Pulau Serangan yang indah dan sacral,
sekarang seakan tergoyak tidak berdaya. Hanya bisa diam, menunggu perlakuan
apalagi yang akan diterimanya. Disaat seperti ini, saat Pulau Serangan dipenuhi
dengan timbunan sampah bau, dipenuhi dengan tinja sapi, dipenuhi dengan semak
belukar, dipenuhi dengan kafe – kafe illegal dan kerusakan lainnya yang
diakibakan oleh oknum yang tamak itu harus ditanggung oleh masyarakat sekitar.
Masyarakat bahu membahu untuk memberbaharui alamnya. Masyarakat yang sadar akan
pentingnya alam, berusaha untuk mengembalikan Serangan seperti dulu. Pemerintah
yang berwenang seharusnya lebih kritis dalam mengambil keputusan, tidak hanya
memprioritaskan uang, namun juga keamanan dan kenyamanan masyarakat disana.

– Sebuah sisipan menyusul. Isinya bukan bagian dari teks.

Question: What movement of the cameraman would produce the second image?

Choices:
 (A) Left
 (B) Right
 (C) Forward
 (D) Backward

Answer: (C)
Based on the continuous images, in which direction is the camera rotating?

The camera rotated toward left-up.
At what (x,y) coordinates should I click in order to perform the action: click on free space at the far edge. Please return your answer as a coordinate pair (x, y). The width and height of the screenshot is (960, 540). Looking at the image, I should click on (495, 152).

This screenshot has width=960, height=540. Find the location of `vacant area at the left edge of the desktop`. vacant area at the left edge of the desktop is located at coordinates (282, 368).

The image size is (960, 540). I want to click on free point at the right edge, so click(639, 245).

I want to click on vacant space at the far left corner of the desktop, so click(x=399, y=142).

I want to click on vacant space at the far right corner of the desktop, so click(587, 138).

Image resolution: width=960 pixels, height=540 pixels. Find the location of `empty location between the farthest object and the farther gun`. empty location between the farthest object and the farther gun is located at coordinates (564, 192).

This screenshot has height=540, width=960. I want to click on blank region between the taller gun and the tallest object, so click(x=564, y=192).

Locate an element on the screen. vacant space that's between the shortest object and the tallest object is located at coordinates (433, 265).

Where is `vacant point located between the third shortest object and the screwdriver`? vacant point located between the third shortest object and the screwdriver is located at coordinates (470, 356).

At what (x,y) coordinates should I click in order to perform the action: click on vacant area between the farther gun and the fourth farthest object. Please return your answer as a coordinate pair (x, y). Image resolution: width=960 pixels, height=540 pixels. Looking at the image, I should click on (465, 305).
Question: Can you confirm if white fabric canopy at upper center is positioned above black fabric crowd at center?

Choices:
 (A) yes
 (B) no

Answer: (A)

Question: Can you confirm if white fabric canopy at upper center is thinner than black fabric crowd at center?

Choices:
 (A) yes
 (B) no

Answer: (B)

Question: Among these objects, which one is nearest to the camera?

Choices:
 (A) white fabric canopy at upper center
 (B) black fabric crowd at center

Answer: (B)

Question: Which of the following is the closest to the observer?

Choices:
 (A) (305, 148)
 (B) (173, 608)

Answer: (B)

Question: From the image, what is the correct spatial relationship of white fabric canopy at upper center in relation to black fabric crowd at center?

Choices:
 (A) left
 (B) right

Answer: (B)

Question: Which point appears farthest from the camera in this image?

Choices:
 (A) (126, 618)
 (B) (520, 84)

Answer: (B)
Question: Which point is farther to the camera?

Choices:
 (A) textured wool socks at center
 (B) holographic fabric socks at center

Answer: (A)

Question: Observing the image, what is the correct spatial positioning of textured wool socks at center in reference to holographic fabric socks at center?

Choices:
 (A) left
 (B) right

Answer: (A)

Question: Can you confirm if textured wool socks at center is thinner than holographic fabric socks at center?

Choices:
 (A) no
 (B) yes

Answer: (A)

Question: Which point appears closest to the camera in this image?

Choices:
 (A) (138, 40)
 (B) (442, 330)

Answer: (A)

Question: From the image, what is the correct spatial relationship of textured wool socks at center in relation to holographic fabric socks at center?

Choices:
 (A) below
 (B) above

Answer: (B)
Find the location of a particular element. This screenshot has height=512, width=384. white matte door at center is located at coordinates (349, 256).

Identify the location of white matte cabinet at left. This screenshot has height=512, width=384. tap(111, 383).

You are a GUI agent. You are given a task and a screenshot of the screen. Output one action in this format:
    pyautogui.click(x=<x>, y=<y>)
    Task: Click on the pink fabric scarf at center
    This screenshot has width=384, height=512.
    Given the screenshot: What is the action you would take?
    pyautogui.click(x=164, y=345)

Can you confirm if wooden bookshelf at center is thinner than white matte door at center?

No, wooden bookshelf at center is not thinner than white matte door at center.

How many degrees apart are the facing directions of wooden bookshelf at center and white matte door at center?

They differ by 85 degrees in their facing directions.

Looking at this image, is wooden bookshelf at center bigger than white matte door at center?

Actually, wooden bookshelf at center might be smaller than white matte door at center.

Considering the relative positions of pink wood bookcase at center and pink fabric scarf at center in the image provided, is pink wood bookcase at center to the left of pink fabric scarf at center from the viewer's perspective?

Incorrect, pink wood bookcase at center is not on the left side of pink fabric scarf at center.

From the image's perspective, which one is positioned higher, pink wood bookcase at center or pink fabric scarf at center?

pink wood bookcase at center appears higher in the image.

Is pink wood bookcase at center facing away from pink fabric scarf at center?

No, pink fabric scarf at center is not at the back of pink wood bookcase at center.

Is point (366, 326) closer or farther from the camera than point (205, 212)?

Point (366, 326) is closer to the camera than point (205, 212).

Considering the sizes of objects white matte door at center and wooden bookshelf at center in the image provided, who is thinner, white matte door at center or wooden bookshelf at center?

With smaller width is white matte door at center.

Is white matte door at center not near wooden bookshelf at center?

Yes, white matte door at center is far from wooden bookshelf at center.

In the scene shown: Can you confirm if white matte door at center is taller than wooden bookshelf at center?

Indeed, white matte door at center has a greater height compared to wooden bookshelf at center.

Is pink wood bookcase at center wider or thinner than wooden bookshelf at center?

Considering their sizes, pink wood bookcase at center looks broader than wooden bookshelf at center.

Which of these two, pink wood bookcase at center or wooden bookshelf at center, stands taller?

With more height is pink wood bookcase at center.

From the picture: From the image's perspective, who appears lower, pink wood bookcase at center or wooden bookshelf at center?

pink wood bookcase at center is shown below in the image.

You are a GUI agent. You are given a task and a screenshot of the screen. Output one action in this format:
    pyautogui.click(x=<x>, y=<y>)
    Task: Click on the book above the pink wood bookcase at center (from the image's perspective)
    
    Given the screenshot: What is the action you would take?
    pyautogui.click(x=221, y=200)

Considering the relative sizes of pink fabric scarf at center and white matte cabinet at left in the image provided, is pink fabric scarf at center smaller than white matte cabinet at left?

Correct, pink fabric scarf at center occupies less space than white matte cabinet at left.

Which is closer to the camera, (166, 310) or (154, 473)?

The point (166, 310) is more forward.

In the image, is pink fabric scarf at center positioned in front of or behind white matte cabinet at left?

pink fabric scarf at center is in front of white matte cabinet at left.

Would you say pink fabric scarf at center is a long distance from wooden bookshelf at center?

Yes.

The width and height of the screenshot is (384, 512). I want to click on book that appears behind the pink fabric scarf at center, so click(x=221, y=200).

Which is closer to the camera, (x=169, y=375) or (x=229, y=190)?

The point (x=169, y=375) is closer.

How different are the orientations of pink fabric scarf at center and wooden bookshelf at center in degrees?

Perubahan tidak selalu akan menjadi lebih baik.
Masyarakat juga dinilai harus lebih
mempertimbangkan, pihak mana yang benar dan pihak mana yang hanya mencari
keuntungan semata, tanpa memikirkan keajegan pulau serangan. Sekarang proyek BTID berhenti karena
kekurangan dana, sementara kerusakan lingkungan dan kesusahan penduduk dalam
hidupnya berlangsung. Solusi untuk permasalahan yang muncul akibat BTID harus
ditemui, dan beberapa diajukan dalam Sampai sekarang, proyek BTID menimbulkan
lebih banyak permasalahan daripada pemanfaatan untuk masyarakat Serangan. Ada
kerusakan lingkungan, yang menyebabkan kehilangan mata pencaharian untuk 85%
penduduk yang merupakan nelayan pesisir. Ada pelanggaran HAM, ‘kain sosial’
telah berubah, dan penduduk Serangan mengalami kerugian besar.
Pulau Serangan harus dikembalikan
seperti dulu, saat ia masih menjadi idola para wisatawan, saat masih menyajikan
panorama yang indah. Kita semua harus saling sadar-menyadari betapa pentingnya
alam ini, alam yang sudah dianugerahkan Tuhan kepada kita. Hutan bakau yang
mulai tercemar sampah, terumbu karang yang muali habis perlahan, ikan-ikan yang
kabur dan semua yang rusak harus diperbaiki. Hal ini tentu memerlukan kerjasama
antara pemerintah dan masyarakat. Sehingga perlahan-lahan, melalui proses dan
waktu yang lama, Taksu Pulau Serangan dapat kembali seperti sedia kala.